Even before the Covid-19 crisis began, the global economy was not in good shape, and nor was economic theory. The biggest economic crisis since the Great Depression began late in first decade of the 21st century. Called the “Global Financial Crisis” (GFC) in most of the world and the “Great Recession” in the USA, it saw unemployment explode from 4.6% of the US workforce in early 2007 to 10% in late 2009. Inflation turn into deflation— inflation of 5.6% in mid-2008 fell to minus 2% per year in mid-2009—and the stock market collapsed, with the S&P500 Index falling from 1500 in mid-2007 to under 750 in early 2009. The economy recovered very slowly after then, under the influence of an unprecedented range of government interventions, from the “cash for clunkers” scheme that encouraged consumers to dump old cars and buy new ones, to “Quantitative Easing”, where the Federal Reserve purchased a trillion-dollars-worth of bonds from the financial sector every year, in an attempt to stimulate the economy by making the wealthy wealthier.
This crisis surprised both the policy economists who advise governments on economic policy, and the academic who develop the theories and write the textbooks that train the vast majority of new economists. They had expected a continuation of the boom conditions that had preceded the crisis, and they in fact believed that crises could not occur.

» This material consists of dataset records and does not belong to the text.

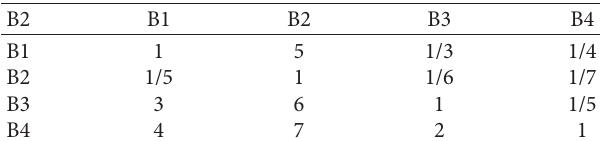
Table 5: The judgment matrix of major criteria with respect to information level (B2).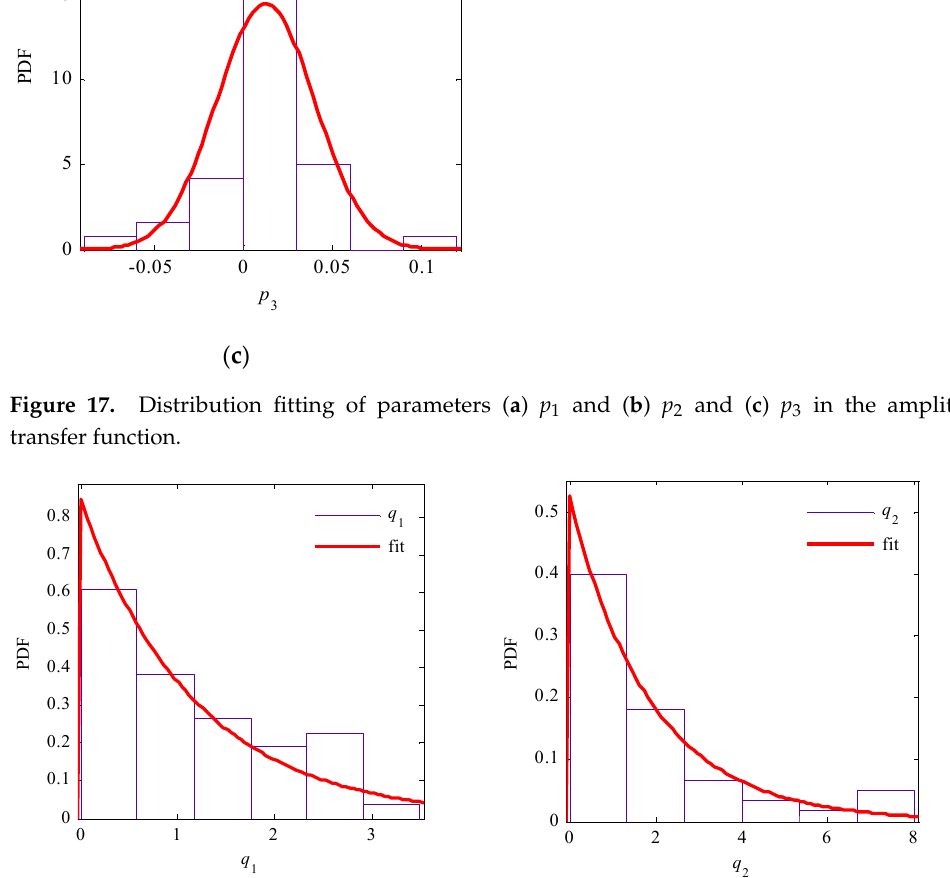
Figure 17. Distribution fitting of parameters ( a ) p 1 and ( b ) p 2 and ( c ) p 3 in the amplitude transfer function. Table 1. Probability distribution of parameters in the amplitude and phase transfer functions.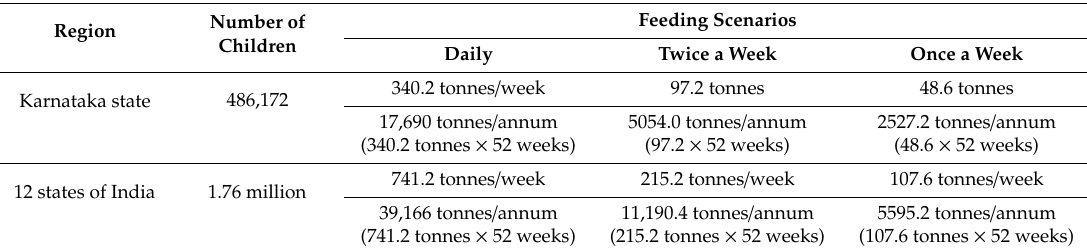
Table 10. Required volume of millets for MDM programs under three di ff erent feeding frequency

In his Presidential Address to the American Economic Association in January 2003, Nobel Prize winner Robert Lucas declared that crises like the Great Depression could never occur again because “Macroeconomics … has succeeded: Its central problem of depression prevention has been solved, for all practical purposes, and has in fact been solved for many decades. (Lucas 2003 , p. 1 ; emphasis added).
That’s not quite so much of a gotcha as some might think. Because of course we didn’t have a rerun of the Great Depression. Largely because policy makers like Ben Bernanke understood what Milton Friedman had been saying (in A Monetary History of the United States) about what caused the Great Depression – bad monetary policy.
Do note what the Lucas claim was – not that we have banished recessions, not that we’ll never have economic slowdowns or economic bad times. But that we’ll not have economic collapses like the Great Depression. Which we didn’t have, even though we could have done, and largely we didn’t because macroeconomics had advanced in understanding why depressions occur and what is necessary to avoid them doing so.